● Assigned task 1
According to the farm composting text, how far from sensitive locations must an off-farm waste composting operation be?
● Assigned task 2
Write out the part of the farm composting text between "However, selling compost" and "to be addressed.", inclusive.

--- Selected passage ---

A composting operation can contribute significantly to the bottom line of a farming business, especially when it incorporates and processes off-farm residential or commercial waste.
However, selling compost should not be seen as a way to generate quick and easy income—it’s a major undertaking that requires the same commitment as any other farm task. Before you embark on a detailed plan or hiring a consultant, a few preliminary considerations need to be addressed.
First, find out if your farm is allowed to have a compost operation. The answer will depend on its location, the origin of compost material (feedstock) and the amount of compost to be sold.
Since the compost market is typically local, you will be competing with other composting or waste-disposal facilities, where landfill tipping fees may range anywhere from free to more than $100, so you need to find out if a market exists for your compost.
At least half of all compost produced at a site must be removed annually and cannot be stored for longer than nine months. Long hauling to customers may result in an overstock.
If all of the feedstock is generated on the farm, the operation cannot be prohibited but only regulated. The same is true if all the compost is used on the farm even if the feedstock is off-farm. The pertinent laws governing compost operations are the Agricultural Land Reserve Use, Subdivision and Procedure Regulation; Organic Matter Recycling Regulation; and Agricultural Waste Control Regulation.
Things get tricky if off-farm feedstock is also used for compost sales. If up to 50% of the compost is sold, the operation is deemed to be permitted farm-use unless regulated by a bylaw. As soon as sales exceed 50% by volume, the compost operation is deemed non-farm use, and you must apply to have the land excluded from the Agricultural Land Reserve.
If the off-farm feedstock is not agricultural waste, the compost must meet the quality, process and pathogen-reduction criteria of organic matter recycling, whether the compost is applied to the land or sold. Typically, this is not an issue for a master composter but it affects the way the operation is managed. You also must budget for regular compost testing because commercial and residential waste often contains large amounts of contaminants like plastic bags. Their removal, typically by screening, is often the single largest operating cost, as well as a source of odor. Other regulations and by-laws will apply depending on the location of the farm, but these are typically less of a problem.
The operation must also comply with regulations concerning water management and airborne emissions because odor complaints by neighbors are the main reason that they are closed down. Although, there is no zero-odor composting operation, odor can be minimized with appropriate equipment and management, but these measures can be quite costly. This is especially true in the case of putrescible feedstock like residential waste or certain meat and dairy waste products. Liquid putrescible waste will also requires the purchase of large amounts of bulking agents if you don’t have access tocarbon-rich material such as wood chips or yard waste. An off-farm waste composting operation, therefore, must be at least 2 km from sensitive locations such as hospitals, nursing homes or residential housing. However, odors can easily be carried far beyond the 2-km buffer zone, so the prevailing winds of the area might limit the number of operating days. A composting operation may also attract wildlife, noise and traffic, and this may affect relations with neighbors. A preliminary sketch showing all key areas, distances to sensitive areas, prevailing wind direction, open water sources or aquifers, buffer zones, and topography is often very helpful.

--- Information given ---

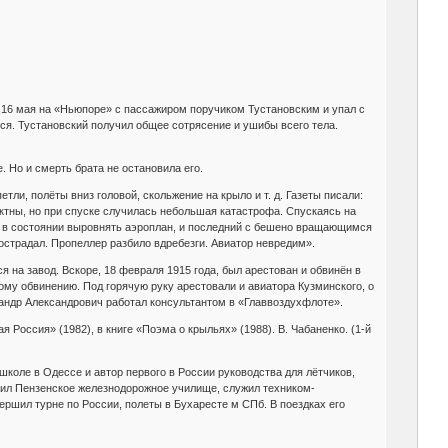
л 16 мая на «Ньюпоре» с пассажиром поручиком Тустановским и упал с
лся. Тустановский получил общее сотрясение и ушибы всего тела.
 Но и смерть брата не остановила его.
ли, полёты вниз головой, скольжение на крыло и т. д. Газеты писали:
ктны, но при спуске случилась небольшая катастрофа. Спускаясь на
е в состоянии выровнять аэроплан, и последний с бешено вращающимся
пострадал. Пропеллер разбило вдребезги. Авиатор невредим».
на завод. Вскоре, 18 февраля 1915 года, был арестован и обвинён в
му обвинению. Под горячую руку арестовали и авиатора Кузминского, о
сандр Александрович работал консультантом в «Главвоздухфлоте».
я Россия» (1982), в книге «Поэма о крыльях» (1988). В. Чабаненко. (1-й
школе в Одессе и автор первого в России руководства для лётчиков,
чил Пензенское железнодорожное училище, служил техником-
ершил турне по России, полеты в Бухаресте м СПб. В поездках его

---
--- Information given ---

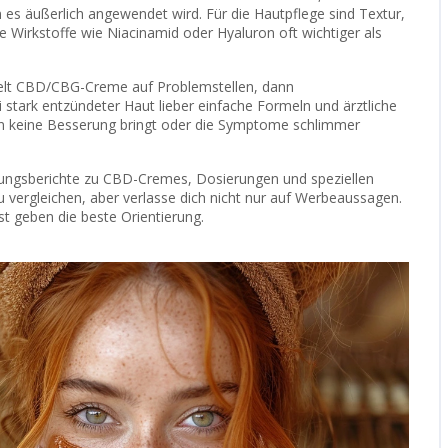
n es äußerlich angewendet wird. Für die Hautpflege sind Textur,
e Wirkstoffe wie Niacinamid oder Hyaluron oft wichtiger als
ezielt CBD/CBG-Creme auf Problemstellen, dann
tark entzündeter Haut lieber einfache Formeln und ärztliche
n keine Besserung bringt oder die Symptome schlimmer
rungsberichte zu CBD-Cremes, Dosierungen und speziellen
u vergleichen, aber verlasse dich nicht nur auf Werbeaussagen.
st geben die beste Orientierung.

---
--- Information given ---

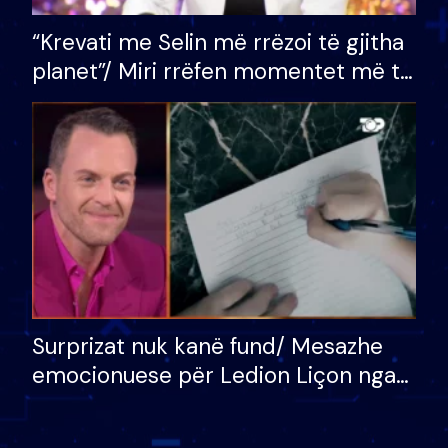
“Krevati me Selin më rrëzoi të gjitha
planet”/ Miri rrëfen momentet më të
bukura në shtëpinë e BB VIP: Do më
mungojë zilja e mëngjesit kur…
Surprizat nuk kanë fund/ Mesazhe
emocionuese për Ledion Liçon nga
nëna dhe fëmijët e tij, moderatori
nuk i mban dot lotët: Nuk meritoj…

---

● Answer 1
At least 2 km

● Answer 2
However, selling compost should not be seen as a way to generate quick and easy income—it’s a major undertaking that requires the same commitment as any other farm task. Before you embark on a detailed plan or hiring a consultant, a few preliminary considerations need to be addressed.